IVAN FULCO HA appena fatto uscire il volume Virtual Geographic, che è una sorta di viaggio per immagini e articoli attraverso il mondo dei videogiochi. E' un catalogo, un mini coffe table book, uno strumento illustrato per orientarsi o stupirsi con le immagini e l'estetica dei video games contemporanei. Perché farlo? L'idea di fondo in realtà è sfogare una passione: Fulco e i suoi colleghi (dentro c'è anche la vecchia conoscenza Matteo Bittanti) sono appassionati prima di tutto e poi molto bravi e analitici nell'analizzare il fenomeno del video game. Ma c'è di più.

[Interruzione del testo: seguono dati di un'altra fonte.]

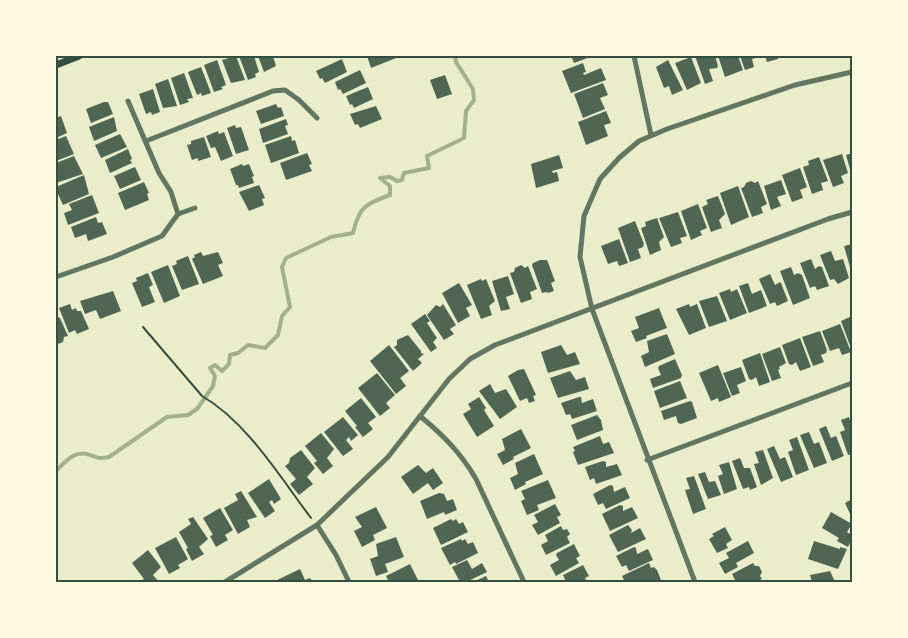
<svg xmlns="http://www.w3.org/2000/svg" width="908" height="638" viewBox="0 0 908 638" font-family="Jost,sans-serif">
<rect width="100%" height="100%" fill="#e9edc9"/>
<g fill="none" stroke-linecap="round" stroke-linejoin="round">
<path stroke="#a3b18a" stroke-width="4" d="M56,471C65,462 75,449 90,455C98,458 100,459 109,457L167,417L188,415L197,409L213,386L215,376L210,368L215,365L222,371L229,364L230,355L238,353L248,345L265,348L278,335L282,316L290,307L282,267L286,258L331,237L353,233C359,207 365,204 390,195V186L380,178L390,177L397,181L402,180L404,173L429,168L427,156L464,138L466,111L474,100L473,89L456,62L455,56"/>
</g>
<g fill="#4f6655">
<path d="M236,56L245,80L231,83L222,60Z"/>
<path d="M239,56H254L259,72L255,74L256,77L248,80Z"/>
<path d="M258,56H273L276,66L264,72Z"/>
<path d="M367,56H401L371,68Z"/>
<path d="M571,56H593L574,63Z"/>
<path d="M695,56H715L718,66L717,68L709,69L713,81L705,84Z"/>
<path d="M718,56H738L743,70L725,77Z"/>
<path d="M740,56H761L752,59L754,67L745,70Z"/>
<path d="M765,56H777L778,59L767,62Z"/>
<path d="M691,57L701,83L687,90L675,63Z"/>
<path d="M342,59L347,72L325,83L322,78L320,79L316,71Z"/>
<path d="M217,60L226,85L221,87L223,89L214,92L204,65Z"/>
<path d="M668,60L683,90L672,95L669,86L664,88L656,67Z"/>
<path d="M583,63L586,72L583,73L584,75L601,68L606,80L571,93L562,71Z"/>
<path d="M201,67L211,93L202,96L201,93L197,95L188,72Z"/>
<path d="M360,70L366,83L343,94L340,89L338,90L335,82Z"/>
<path d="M184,73L193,98L187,99L189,102L180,105L171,78Z"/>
<path d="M445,75L452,94L437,99L430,80Z"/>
<path d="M168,79L177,106L163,108L155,84Z"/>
<path d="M603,83L608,95L600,98L605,109L583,118L574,94Z"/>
<path d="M368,87L373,99L354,108L352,104L350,105L346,96Z"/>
<path d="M153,89L160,112L152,115L151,112L146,114L139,94Z"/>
<path d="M104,102H108L113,114L91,123L86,109Z"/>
<path d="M276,104L278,108L281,107L284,116L261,124L256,111Z"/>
<path d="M376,106L382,119L360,128L358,124L355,125L350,114Z"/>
<path d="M606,111L611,123L604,125L608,136L586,145L578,122Z"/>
<path d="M61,116L67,133L56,138V118Z"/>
<path d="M114,117L117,131L94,141L89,127Z"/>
<path d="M286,119L288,125L285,126L288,134L263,143L259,129Z"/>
<path d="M235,125L236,128L241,127L249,150L236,154L227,128Z"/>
<path d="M218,131L219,134L224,132L233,156L221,161L215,147L211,148L206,136Z"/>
<path d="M120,134L127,147L101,158L95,145Z"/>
<path d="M66,136L74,154L56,161V140Z"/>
<path d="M291,136L292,141L295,140L299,153L271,163L265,145Z"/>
<path d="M204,137L211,157L198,161V158L192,160L187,145L191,144V141Z"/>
<path d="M128,149L132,159L130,160L132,163L110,173L105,160Z"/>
<path d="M307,153L312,164L309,165L312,171L286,180L280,163Z"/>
<path d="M852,153V176L846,155Z"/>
<path d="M842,154L848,173L841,176L844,183L833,187L823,160Z"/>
<path d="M559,155L563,168L552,171L553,173L557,172L559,181L536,188L531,164Z"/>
<path d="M74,156L83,174L56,183V163Z"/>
<path d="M819,157L828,181L821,183L823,190L812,194L803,167L809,165L808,161Z"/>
<path d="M242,164L243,166L249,164L254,176L252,177L254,183L239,188L238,185H236L230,169Z"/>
<path d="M135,167L141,180L120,189L114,176Z"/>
<path d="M800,168L807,187L800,190L803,198L792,202L782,175Z"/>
<path d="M84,175L89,194L63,205L58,194L56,195V187Z"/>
<path d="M781,180L786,194L777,197L781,206L771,210L764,186Z"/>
<path d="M751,181L755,183L758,181L767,204L761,207L763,213L752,217L741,188L744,187L746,183Z"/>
<path d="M144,182L149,193L147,194L149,200L125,210L118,193Z"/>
<path d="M259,185L265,198L262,199L264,205L249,211L239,192Z"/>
<path d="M738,186L749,217L731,225L720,193Z"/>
<path d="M92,195L99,213L68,225L64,213L72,210L69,204Z"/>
<path d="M718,196L725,214L719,220L722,228L711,232L702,207L708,204L706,200Z"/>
<path d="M698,204L707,228L700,231L702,235L691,240L681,211Z"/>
<path d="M678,212L687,236L680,238L682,243L671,247L659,218Z"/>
<path d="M96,217L98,223L102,222L107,234L88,241L86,234L75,238L71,227Z"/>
<path d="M657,218L664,237L659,242L661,250L650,255L641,228L646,226L645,222Z"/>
<path d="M635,221L644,244L643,247L638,249L641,258L630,262L618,228Z"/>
<path d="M619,239L628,263L619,266L617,261L608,264L601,246Z"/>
<path d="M852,244V274L844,246Z"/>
<path d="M831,251L835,261L843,259L849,278L838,284L834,279L830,280L820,255Z"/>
<path d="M201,252L203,256L218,252L223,263L218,265L223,276L203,284L192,259L195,257L194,255Z"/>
<path d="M188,256L199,284L182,290L172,266L177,264L176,261Z"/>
<path d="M811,259L815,269L819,266L822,267L829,286L817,290L815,286L810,288L800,263Z"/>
<path d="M540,260H547L555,281L551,283L554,291L548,293L547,292L542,293L532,265L533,263Z"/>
<path d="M168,265L180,296L164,303L151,272Z"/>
<path d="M521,265L525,268L528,266L537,289L530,292L532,299L521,303L510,273L514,272L515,268Z"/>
<path d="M791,267L794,275L798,273L802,275L810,298L793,305L780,271Z"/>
<path d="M148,273L153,285L149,287L155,302L142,307L132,283L137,281L136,278Z"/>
<path d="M770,274L775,285L780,282L781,283L788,301L777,306L775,302L770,304L759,279Z"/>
<path d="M508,276L514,294L506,297L510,309L501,311L492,281Z"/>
<path d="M481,279L482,281L486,279L495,301L489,306L492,315L481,319L467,285Z"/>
<path d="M459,283L472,305L466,308L470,316L458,323L442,293Z"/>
<path d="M748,283L752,294L761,290L767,306L749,313L739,286Z"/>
<path d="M730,289L731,292L737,289L747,313L730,320L719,293Z"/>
<path d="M113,291L121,311L100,319L96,310L85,314L80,301Z"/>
<path d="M717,296L727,321L709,327L699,301Z"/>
<path d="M70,304L72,310L76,308L77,311H81L89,329L77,334L75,330L69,333L59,308Z"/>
<path d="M443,304L456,325L450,329L454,334L444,340L427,315L436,305L440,307Z"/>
<path d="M689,304L690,307L697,304L706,328L689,335L676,309Z"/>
<path d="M659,308L667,328L646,336L647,338L636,342L631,331L639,328L635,317Z"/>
<path d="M425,314L430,321L427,323L437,338L433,342L437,348L431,352L411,324Z"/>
<path d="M852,316V351L841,321Z"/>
<path d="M58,317L60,318L68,336L64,337L63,342L58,344L56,342V318Z"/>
<path d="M840,324L851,352L842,355L839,348L830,351L822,331Z"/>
<path d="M820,331L827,350L826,353L821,355L824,362L813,366L802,337Z"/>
<path d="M667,334L675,354L645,367L641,356L649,352L647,341Z"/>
<path d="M408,335L421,351V353L424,354L418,359L422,363L413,371L394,347L397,345V340Z"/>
<path d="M800,338L811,367L800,371L796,362L792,365L789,364L782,345Z"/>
<path d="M389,345L409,371L400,378L406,386L396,394L370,361Z"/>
<path d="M561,345L567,355L575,352L580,364L548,373L541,352Z"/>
<path d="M780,347L786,363L779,367L780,369L778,370L781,378L772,381L762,354Z"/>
<path d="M760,353L770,382L759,386L756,377L752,380L749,379L742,360Z"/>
<path d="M675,359L682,375L681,378L653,388L650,379L661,375L658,368L659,366Z"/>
<path d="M718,365L731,397L719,402L718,398L711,401L699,373Z"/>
<path d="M741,367L746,381L737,385L740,393L732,396L723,373Z"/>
<path d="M524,369L536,395L533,396L535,401L529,403L527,398L520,401L508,376L518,370Z"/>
<path d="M570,371L576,380L585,377L589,389L558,398L550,378Z"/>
<path d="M377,373L395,395L386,403L390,408L380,416L358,388Z"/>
<path d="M680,381L687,398L660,408L654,391Z"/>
<path d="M490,384L495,393L506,389L517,407L500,419L479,391Z"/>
<path d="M479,397L486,408L484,410L494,426L477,437L463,414L471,409L468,404Z"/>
<path d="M579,397H581L582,403L593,399L597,411L572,419L570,414L566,415L561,403Z"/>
<path d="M361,398L376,417L368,423L373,429L363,437L355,427L357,426L345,411Z"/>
<path d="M690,401L692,402L697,418L681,424L678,423L676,416L664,420L661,411Z"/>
<path d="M597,415L601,420L603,430L577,440L571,425Z"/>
<path d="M343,417L358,435L351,441L349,437L346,440L353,449L343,456L324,432Z"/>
<path d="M849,417L852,428V454L848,455L840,432L845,430L841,420Z"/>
<path d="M826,426L831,438L836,436L844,456L832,461L819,429Z"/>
<path d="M521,429L531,448L513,457L514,459L503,465L497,454L505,450L502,439Z"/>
<path d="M809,432L814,444L819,442L827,463L814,468L800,435Z"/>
<path d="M321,433L334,449L327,458L333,466L323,474L314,463L317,461L305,446Z"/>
<path d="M600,436L603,444L609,442L614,453L578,465L573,452L575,451L573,447Z"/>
<path d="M797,437L809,470L796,475L788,452L793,450L789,440Z"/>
<path d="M774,446L780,459L785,457L793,477L781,482L767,449Z"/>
<path d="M301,450L315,468L307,477L313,484L299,495L290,484L296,479L285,466L289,463L290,458Z"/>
<path d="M763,450L773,478L761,485L754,464L759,463L755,452Z"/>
<path d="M534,454L543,474L525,482L526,484L515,490L510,478L518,474L515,463Z"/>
<path d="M740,458L744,468H750L757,487L750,490L749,487L743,489L732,461Z"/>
<path d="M603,461L606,462V467L617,464L622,475L596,484L594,478L590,480L585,467Z"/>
<path d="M729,462L737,489L724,494L718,476L723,474L719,465Z"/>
<path d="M418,465L426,473L433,468L443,483L433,490L428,483L413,494L401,477Z"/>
<path d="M705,472L709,482L715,481L721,495L708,499L698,474Z"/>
<path d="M694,476L706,509L693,514L685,490L690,489L686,478Z"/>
<path d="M269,479L281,499L274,504L272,500L269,502L275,511L265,518L248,493Z"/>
<path d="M548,480L556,498L537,505L539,510L527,515L521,501L525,499L521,491Z"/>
<path d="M610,485L613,486L614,492L625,487L630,498L606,509L603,503L598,505L593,494Z"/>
<path d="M241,491L257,517L247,520L250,527L238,534L224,508L238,500L235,494Z"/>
<path d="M439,493L444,494L447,501L453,499L457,510L445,515L444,512L427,519L420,501Z"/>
<path d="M852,499V518L845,503Z"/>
<path d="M555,504L561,515L557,517L560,523L538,535L532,525L538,522L534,515Z"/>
<path d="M620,505L623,506V511L632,507L638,518L610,531L602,514Z"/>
<path d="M376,507L387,528L373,535L375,540L362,547L354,531L362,527L355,517Z"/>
<path d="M220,508L233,530L225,535L228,540L216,547L210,536L213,535L203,518Z"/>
<path d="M831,512L852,524L847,532L852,535V539L848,547L837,541L839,538L822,528Z"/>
<path d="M193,517L208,539L199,547L204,554L192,561L186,549L188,548L179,532L191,524L188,519Z"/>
<path d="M451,519L453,521L456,519L459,524L463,522L468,532L441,545L433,528Z"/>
<path d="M628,525L632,530L631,533L640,528L646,539L618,552L609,535Z"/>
<path d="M561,526L563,530L567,529L570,534L567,537L570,543L546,555L541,545L548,541L545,535Z"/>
<path d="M725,527L732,540L726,544L728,548L717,553L709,539L714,536L712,534Z"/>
<path d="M176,537L188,559L178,565L180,568L169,574L155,548Z"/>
<path d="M396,537L404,557L385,564L388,572L376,576L370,559L378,556L376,544Z"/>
<path d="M461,539L462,541L465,539L468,544L473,542L478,553L456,564L455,562L450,565L441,548Z"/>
<path d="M748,541L754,553L736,563L738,567L725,574L719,563L729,558L726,553Z"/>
<path d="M814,541L840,549V547L847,549L838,569L808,559Z"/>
<path d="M574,544L580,556L576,558L579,563L556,576L550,565L559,560L556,555L557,553Z"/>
<path d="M634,547L636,548L637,554L648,549L653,560L629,571L626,565L622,567L616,556Z"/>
<path d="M148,550L161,567L153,575L159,582H142L140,581L144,579L132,563Z"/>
<path d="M467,560L472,569L482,563L487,572L466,582H460L452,567Z"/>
<path d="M649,563L651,568L654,567L657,570L661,580L656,582H625L622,576Z"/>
<path d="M753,563L755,566H759L762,572L760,576L762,579L755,582H731L735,580L732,574Z"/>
<path d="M410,564L419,582H389L386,576Z"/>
<path d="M583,565L589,576L585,578L587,582H566L563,575Z"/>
<path d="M300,569L305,580L310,578L313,582H273Z"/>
<path d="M830,571L835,582H812L810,575Z"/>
<path d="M486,576L489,582H473Z"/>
</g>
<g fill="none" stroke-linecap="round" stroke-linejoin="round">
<path stroke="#344e41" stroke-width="2" d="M143,327L202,396C247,422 280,477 311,518"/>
<g stroke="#617663" stroke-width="5">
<path d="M634,56L651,135"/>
<path d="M128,101L159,173L171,192L178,214"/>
<path d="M146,141L273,91L285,90L299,100L317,118"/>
<path d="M56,277L113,257L162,236L178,214L195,208"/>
<path d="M420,416C443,435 461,453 476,479L524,582"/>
<path d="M647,460L852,383"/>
<path d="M317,525L336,555L349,582"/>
<path d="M225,582L317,525L388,457L449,379L470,359L495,345L828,219L852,212"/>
<path d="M695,582L592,309L580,257L584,216L600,179L619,158L639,141L667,129L795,85L852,72"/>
</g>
<path stroke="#344e41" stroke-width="7" d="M56,65L79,56"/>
</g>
<rect width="908" height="638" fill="none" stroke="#fefae0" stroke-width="114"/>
<rect x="57" y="57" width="794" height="524" fill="none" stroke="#344e41" stroke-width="2"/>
</svg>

Se si guarda oltre lo stupore delle immagini sintetiche e si legge oltre le informazioni e riflessioni che sicuramente si possono rintracciare nel libro (qui se ne parla nel dettaglio dei contenuti), l'idea di fondo secondo me è che siamo di fronte ad un altro piccolo mattoncino della biografia di una generazione. Un'autobiografia, conoscendo l'età di chi scrive. E' un pezzo di vita, fondamentalmente, che per i più appassionati adesso sta diventando un lavoro e non solo. I videogiochi sono in parte cultura mainstream al giorno d'oggi e gli sforzi in Italia proprio di Ivan e soprattutto di Matteo (insieme anche all'ottimo Jaime d'Alessandro) spingono in questa direzione. Perché dentro il video game si ritrova il sapore di una esperienza che ha definito e segnato profondamente proprio questa generazione di nati a cavallo tra la fine degli anni Sessanta e l'inizio dei Settanta. Una generazione totalmente dimenticata e che si è voluta far dimenticare perché ha per prima scoperto altre vie e percorsi dove rifugiarsi.
Sarà stato il caso oppure una necessità dettata dal sistemarsi delle cose sociali prima e dopo, ma meriterebbe un'analisi e un racconto più approfondito e ad ampio spettro. Sto cercando di organizzare le idee anche su questo tema, ma non è semplice. Però ce la si potrebbe può fare, o no? Che ne dite?